§ Records provided:
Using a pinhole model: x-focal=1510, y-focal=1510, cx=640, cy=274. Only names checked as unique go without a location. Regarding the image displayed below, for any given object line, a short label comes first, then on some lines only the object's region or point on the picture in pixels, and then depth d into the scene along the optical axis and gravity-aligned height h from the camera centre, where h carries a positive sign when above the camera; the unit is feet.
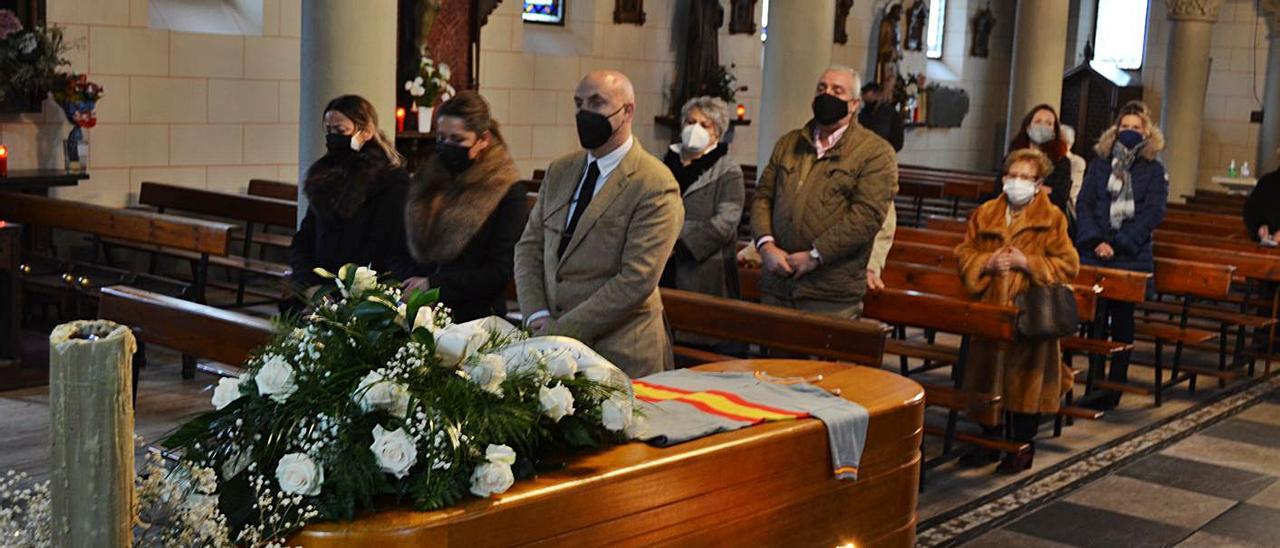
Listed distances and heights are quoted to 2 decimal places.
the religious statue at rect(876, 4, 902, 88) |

---

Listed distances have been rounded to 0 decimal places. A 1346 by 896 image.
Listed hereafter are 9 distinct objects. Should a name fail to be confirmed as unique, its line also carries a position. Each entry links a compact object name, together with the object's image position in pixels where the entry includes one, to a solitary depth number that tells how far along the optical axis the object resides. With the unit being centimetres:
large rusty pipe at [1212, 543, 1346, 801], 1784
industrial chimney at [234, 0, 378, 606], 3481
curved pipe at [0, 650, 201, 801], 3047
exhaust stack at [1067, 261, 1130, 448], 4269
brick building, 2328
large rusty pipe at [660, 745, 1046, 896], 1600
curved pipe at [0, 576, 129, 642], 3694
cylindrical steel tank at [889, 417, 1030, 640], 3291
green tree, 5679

---

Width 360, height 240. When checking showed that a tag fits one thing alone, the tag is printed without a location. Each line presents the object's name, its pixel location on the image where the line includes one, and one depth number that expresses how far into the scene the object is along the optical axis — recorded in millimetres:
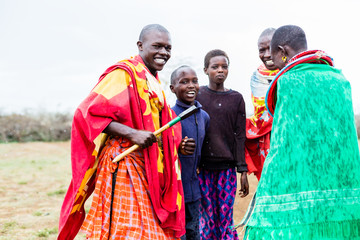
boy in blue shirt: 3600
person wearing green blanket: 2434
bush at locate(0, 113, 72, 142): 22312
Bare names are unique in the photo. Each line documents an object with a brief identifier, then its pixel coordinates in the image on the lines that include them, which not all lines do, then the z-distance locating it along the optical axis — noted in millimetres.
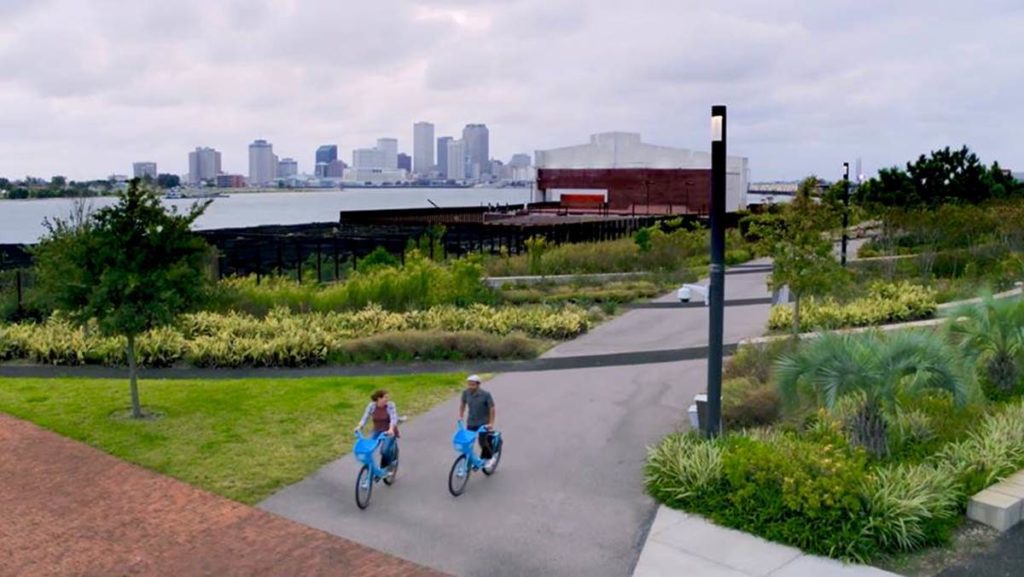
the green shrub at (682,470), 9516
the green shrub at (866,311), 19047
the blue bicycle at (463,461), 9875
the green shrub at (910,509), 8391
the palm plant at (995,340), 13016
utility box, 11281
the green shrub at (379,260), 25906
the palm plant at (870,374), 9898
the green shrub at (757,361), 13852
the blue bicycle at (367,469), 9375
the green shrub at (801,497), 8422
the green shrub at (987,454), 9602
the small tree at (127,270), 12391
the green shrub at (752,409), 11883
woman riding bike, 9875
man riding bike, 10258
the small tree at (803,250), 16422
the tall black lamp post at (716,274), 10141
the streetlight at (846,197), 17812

§ Work to complete:
Of the lines above, quote exactly those from the one with "Using a pinhole" through the one with "Listed distances and", ends included; pictures stay out.

§ Answer box:
Using a pinhole model: x-focal=1510, y-focal=1510, cx=640, cy=274. Only names checked as unique go without a location. Regarding the image displayed below, for any given object line, a short label comes first, then on some lines only the object's region or point on the picture in pixels, and then depth d into the scene along the optical axis and gravity-aligned height h from the camera centre, where h carries a positive sign when above the camera; the unit is feet.
Listed distances and heights are quoted to 2 decimal places.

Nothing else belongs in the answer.